The MTHv2 Dataset - hcts-hra/ecpo-fulltext-experiments GitHub Wiki
As the grid-based approach described later will only work for a fraction of the Jingbao, we employ neural methods for character segmentation as well. We will rely on the readily trained HRCenterNet. In order to make it out-of-the-box usable for the Jingbao, we have to make sure the size ratio between input image and character bounding boxes match. The HRCenterNet was trained on the MTHv2 Dataset, were random crops of 500×500 px
were used as input for the first layer. Consequently, the to-be-OCR'ed image segments of the Jingbao will have to be passed to the model in square tiles, too.

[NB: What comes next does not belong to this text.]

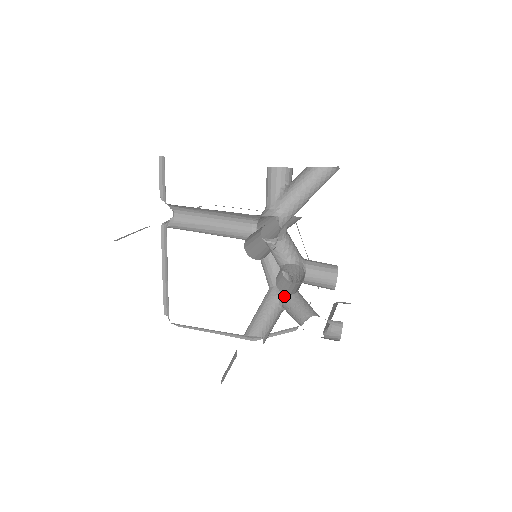
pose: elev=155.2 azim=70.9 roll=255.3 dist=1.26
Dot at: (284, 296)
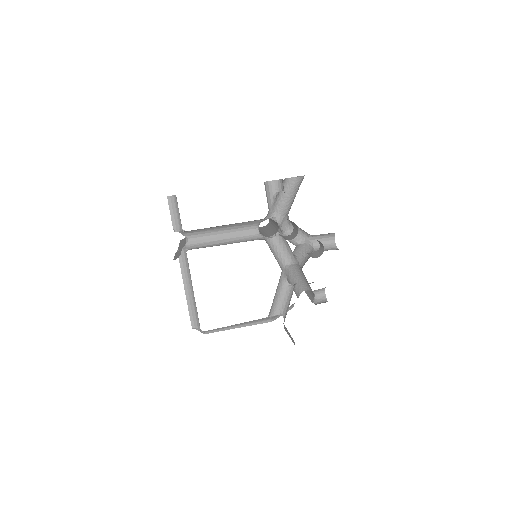
Dot at: (288, 277)
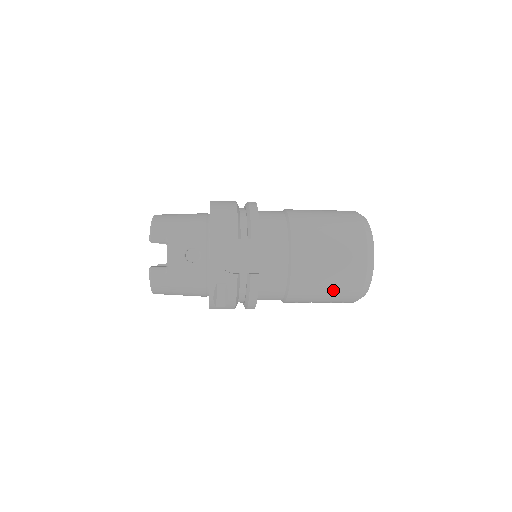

By determining the approximate bounding box size of the characters in the training images (i.e. the MTHv2 dataset), we can find out the most suitable tile size for the Jingbao. Below is a histogram of the heights and widths occuring in the 1,077,632 character-level bounding boxes annotated in the MTHv2 dataset:
The medians are 74.0 for the width and 71.7 for the height. As we only need a rough estimate, I take it to be 73×73 px
. The reason I chose the median to represent expected bounding box size instead of the mean, is that there are larger characters for headers etc. (as can be seen in the histograms) that lead to the mean being somewhat higher (81.2 (width) and 77.0 (height)). The median however can be safely assumed to represent the expected size of a character in the actual texts. By manual assessment I set the expected character size in the Jingbao scans as 25×25 px
. The size s of one tile of the Jingbao needed to use the HRCenterNet right out of the box can thus be computed by:
500 ⋅ 25 : 73 ≈ 171.2
Again, only a rough estimate is needed, so I will continue with applying the HRCenterNet to tiles of size 170×170 px
of the to-be-OCR'ed Jingbao segments.